ATI Radeon HD 4850 and 4870: RV770 Has Arrived
The Radeon HD 4850 and 4870
As we've already mentioned, the initial line-up of Radeon HD 4800 series cards will be comprised of the Radeon HD 4850 and Radeon HD 4870. Some time later, factory overclocked versions of these cards are due to arrive, followed by the R700.
The Sapphire Radeon HD 4850 you see pictured here has a core GPU clock speed of 625MHz with 512MB of GDDR3 memory clocked at 993MHz. The memory is connected to the GPU via a 256-bit memory bus, which offers roughly 63GB/s at default clock speeds. And as you can see, the card is cooled by a single slot, copper fansink, that remained relatively quiet during our brief testing, but man did it get hot. The drivers reported an idle temperature of around 80'C, and the card was way too hot to touch even while sitting idle at the Windows desktop. During our testing, Sapphire sent an updated BIOS for the card that was designed to alter the fan-speed profile and thus lower temperatures, but due to time constraints we were unable to test it.
Because this was a retail-ready product form Sapphire, it also included a full accessory bundle. Included with the card were a driver CD, another CD that contained a copy of 3DMark06, and final pair of discs from Cyberlink with full versions of PowerDVD and DVD Suite, a user's manual, CrossFire bridge, a DVI-to-VGA adapter, a DVI-to-HDMI adapter, a component output dongle, and a 2GB Sapphire-branded flash drive. Pricing for the card is expected to be set at $199.
Until ATI's R700 arrives, which features a pair of RV770 GPUs on a single PCB, ala the Radeon HD 3870 X2, the Radeon HD 4870 is AMD's flagship Radeon HD 4800 series card. Technically, the GPU powering the 4870 is identical to the 4850. However, its implementation on the 4870 is totally different. For one, clock speeds are higher. On the 4870, the GPU is clocked at 750MHz and it is linked to cutting edge GDDR5 DRAMs clocked at 900MHz (1.8GHz x 2 = 3.6Gbps). In this configuration, the 4870's memory offers about 115.2GB/s of peak memory bandwidth. The card is cooled by a dual-slot fansink similar to the one found on the 2900 XT, but this version is much quieter for the most part. The Sapphire Radeon HD 4870's accessory bundle was identical to the 4850's, but pricing on this more powerful card is expected to be $299.

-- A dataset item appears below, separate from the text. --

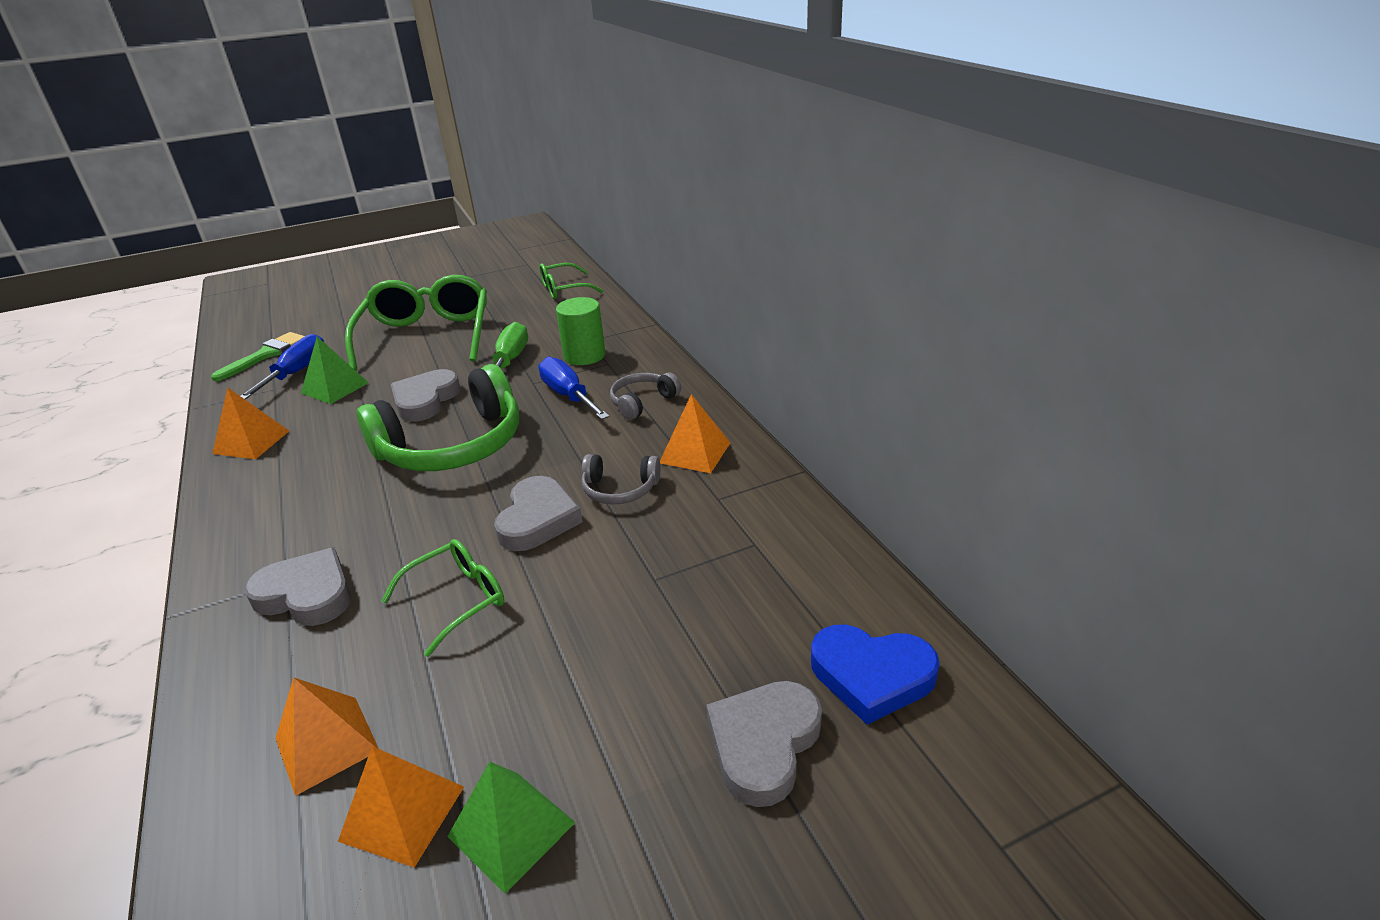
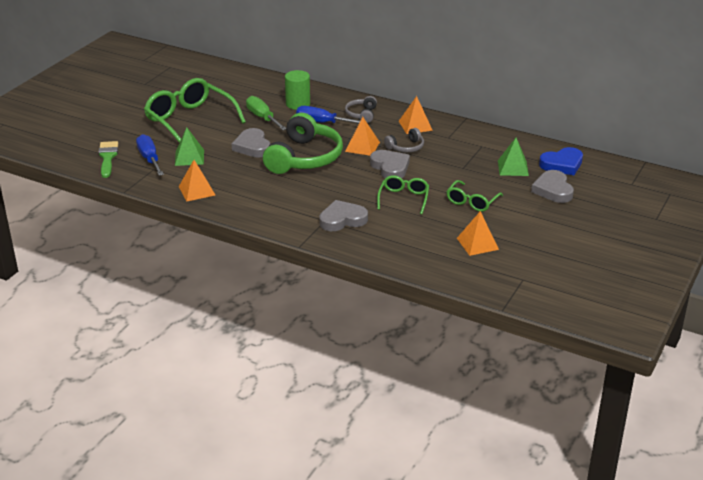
camera: 40 degrees left, 0 degrees up
orange pyramid [276,677,379,796] -> orange pyramid moved to [345,117,380,156]
green pyramid [447,762,576,893] -> green pyramid moved to [498,138,529,176]
green glasses [540,263,603,299] -> green glasses moved to [446,180,503,212]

For a comparison of how these new Radeon HD 4800 series cards stack up again the Radeon HD 3870, we present to you this simple table. As you can see, the Radeon HD 4870 and 4850 share much in common with the Radeon HD 3870 but the number of stream processors and texture units have been beefed-up significantly. Although the RV770 is comprised of roughly 45% more transistors, AMD was able to increase the SP and TU counts more than two fold, while also implementing support for more advanced memory technologies and enhancing the capabilities of the AVIVO video processing engine.
Of course, NVIDIA caught wind of the impending Radeon HD 4800 series launch and was prepping a product to rain on AMD's parade. Out of the blue, a couple of graphics cards arrived here in the lab based on a "new" GPU from NVIDIA. What you see pictured above is the upcoming GeForce 9800 GTX+.
What does the "+" designate you ask? Well, this card is based on a 55nm version of the G92 - down from 65nm on previous products. The GeForce 9800 GTX+ will arrive with an MSRP of $229, which is much lower than what current GeForce 9800 GTX cards are selling for, so expect the GTX+ to push the current GTX down into the sub-$200 price bracket in the coming weeks (think mid-July) to compete directly with the Radeon HD 4850.
The GeForce 9800 GTX+ offers a GPU clock speed of 738MHz, a shader clock of 1836MHz, and 512MB of GDDR3 Memory clocked at 1.1GHz (2.2GHz DDR). Like the current 9800 GTX, the new card will support 2- and 3-Way SLI configurations. Because this card is due to hit very soon, we've included benchmark scored in single and dual-card configurations throughout the performance segment of this article.